_Problem description_.
Repeat the data verbatim, images excluded.

--- Stored data Enclosed Below ---

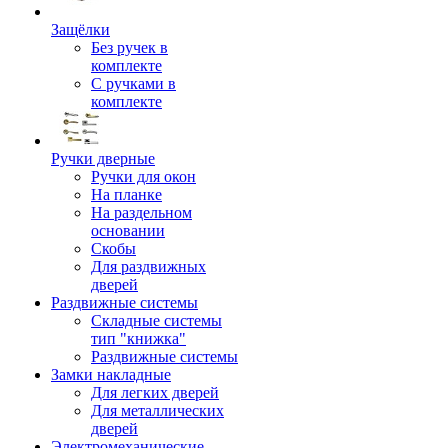
Защёлки
Без ручек в
комплекте
С ручками в
комплекте
Ручки дверные
Ручки для окон
На планке
На раздельном
основании
Скобы
Для раздвижных
дверей
Раздвижные системы
Складные системы
тип "книжка"
Раздвижные системы
Замки накладные
Для легких дверей
Для металлических
дверей
Электромеханические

--- End of Enclosed Stored data ---

_Exercise solution_.
Защёлки
Без ручек в
комплекте
С ручками в
комплекте
Ручки дверные
Ручки для окон
На планке
На раздельном
основании
Скобы
Для раздвижных
дверей
Раздвижные системы
Складные системы
тип "книжка"
Раздвижные системы
Замки накладные
Для легких дверей
Для металлических
дверей
Электромеханические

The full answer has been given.